INSTRUCTIONS FOR THE TASK:
Reproduce every line of text in the data below, keeping each line unchanged and in the same order. Leave the pictures out of your answer.

RECORDS PROVIDED:

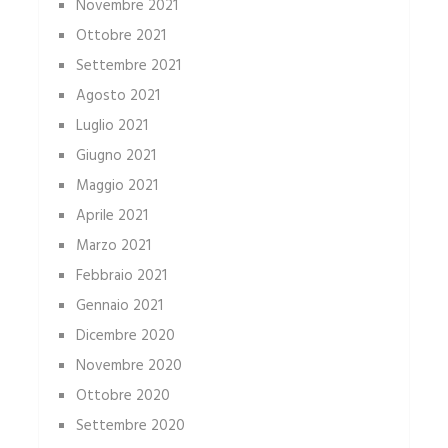
Novembre 2021
Ottobre 2021
Settembre 2021
Agosto 2021
Luglio 2021
Giugno 2021
Maggio 2021
Aprile 2021
Marzo 2021
Febbraio 2021
Gennaio 2021
Dicembre 2020
Novembre 2020
Ottobre 2020
Settembre 2020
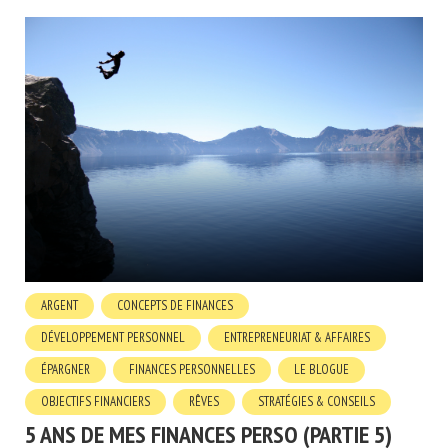
ARGENT
CONCEPTS DE FINANCES
DÉVELOPPEMENT PERSONNEL
ENTREPRENEURIAT & AFFAIRES
ÉPARGNER
FINANCES PERSONNELLES
LE BLOGUE
OBJECTIFS FINANCIERS
RÊVES
STRATÉGIES & CONSEILS
5 ANS DE MES FINANCES PERSO (PARTIE 5)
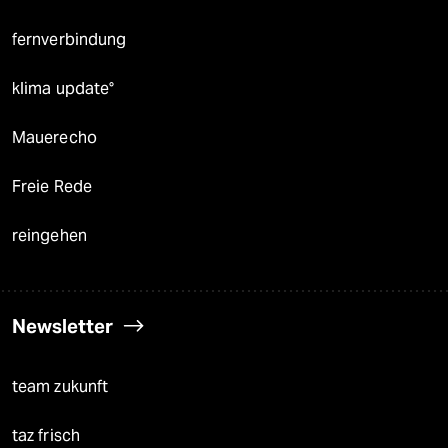
fernverbindung
klima update°
Mauerecho
Freie Rede
reingehen
Newsletter
team zukunft
taz frisch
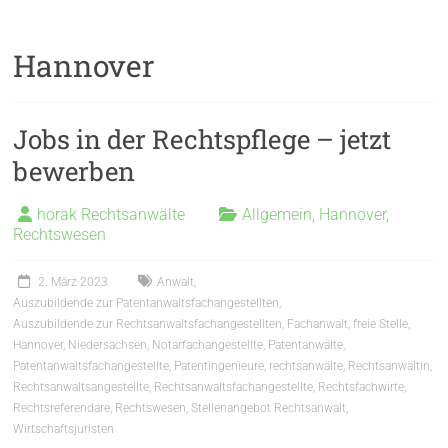
Hannover
Jobs in der Rechtspflege – jetzt
bewerben
horak Rechtsanwälte
Allgemein
,
Hannover
,
Rechtswesen
2. März 2023
Anwalt
,
Auszubildende zur Patentanwaltsfachangestellten
,
Auszubildende zur Rechtsanwaltsfachangestellten
,
Fachanwalt
,
freie Stelle
,
Hannover
,
Niedersachsen
,
Notarfachangestellte
,
Patentanwälte
,
Patentanwaltsfachangestellte
,
Patentingenieure
,
rechtsanwälte
,
Rechtsanwältin
,
Rechtsanwaltsangestellte
,
Rechtsanwaltsfachangestellte
,
Rechtsfachwirte
,
Rechtsreferendare
,
Rechtswesen
,
Stellenangebot Rechtsanwalt
,
Wirtschaftsjuristen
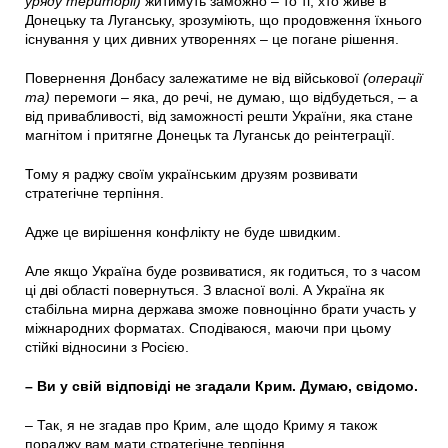
уряду території)
житимуть заможно – то ті, хто живе в
Донецьку та Луганську, зрозуміють, що продовження їхнього
існування у цих дивних утвореннях – це погане рішення.
Повернення Донбасу залежатиме не від військової
(операції
та)
перемоги – яка, до речі, не думаю, що відбудеться, – а
від привабливості, від заможності решти України, яка стане
магнітом і притягне Донецьк та Луганськ до реінтеграції.
Тому я раджу своїм українським друзям розвивати
стратегічне терпіння.
Адже це вирішення конфлікту не буде швидким.
Але якщо Україна буде розвиватися, як годиться, то з часом
ці дві області повернуться. З власної волі. А Україна як
стабільна мирна держава зможе повноцінно брати участь у
міжнародних форматах. Сподіваюся, маючи при цьому
стійкі відносини з Росією.
– Ви у свій відповіді не згадали Крим. Думаю, свідомо.
– Так, я не згадав про Крим, але щодо Криму я також
пораджу вам мати стратегічне терпіння.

RESULT:
Novembre 2021
Ottobre 2021
Settembre 2021
Agosto 2021
Luglio 2021
Giugno 2021
Maggio 2021
Aprile 2021
Marzo 2021
Febbraio 2021
Gennaio 2021
Dicembre 2020
Novembre 2020
Ottobre 2020
Settembre 2020
ARGENT
CONCEPTS DE FINANCES
DÉVELOPPEMENT PERSONNEL
ENTREPRENEURIAT & AFFAIRES
ÉPARGNER
FINANCES PERSONNELLES
LE BLOGUE
OBJECTIFS FINANCIERS
RÊVES
STRATÉGIES & CONSEILS
5 ANS DE MES FINANCES PERSO (PARTIE 5)
fernverbindung
klima update°
Mauerecho
Freie Rede
reingehen
Newsletter
team zukunft
taz frisch
Hannover
Jobs in der Rechtspflege – jetzt
bewerben
horak Rechtsanwälte
Allgemein
,
Hannover
,
Rechtswesen
2. März 2023
Anwalt
,
Auszubildende zur Patentanwaltsfachangestellten
,
Auszubildende zur Rechtsanwaltsfachangestellten
,
Fachanwalt
,
freie Stelle
,
Hannover
,
Niedersachsen
,
Notarfachangestellte
,
Patentanwälte
,
Patentanwaltsfachangestellte
,
Patentingenieure
,
rechtsanwälte
,
Rechtsanwältin
,
Rechtsanwaltsangestellte
,
Rechtsanwaltsfachangestellte
,
Rechtsfachwirte
,
Rechtsreferendare
,
Rechtswesen
,
Stellenangebot Rechtsanwalt
,
Wirtschaftsjuristen
уряду території)
житимуть заможно – то ті, хто живе в
Донецьку та Луганську, зрозуміють, що продовження їхнього
існування у цих дивних утвореннях – це погане рішення.
Повернення Донбасу залежатиме не від військової
(операції
та)
перемоги – яка, до речі, не думаю, що відбудеться, – а
від привабливості, від заможності решти України, яка стане
магнітом і притягне Донецьк та Луганськ до реінтеграції.
Тому я раджу своїм українським друзям розвивати
стратегічне терпіння.
Адже це вирішення конфлікту не буде швидким.
Але якщо Україна буде розвиватися, як годиться, то з часом
ці дві області повернуться. З власної волі. А Україна як
стабільна мирна держава зможе повноцінно брати участь у
міжнародних форматах. Сподіваюся, маючи при цьому
стійкі відносини з Росією.
– Ви у свій відповіді не згадали Крим. Думаю, свідомо.
– Так, я не згадав про Крим, але щодо Криму я також
пораджу вам мати стратегічне терпіння.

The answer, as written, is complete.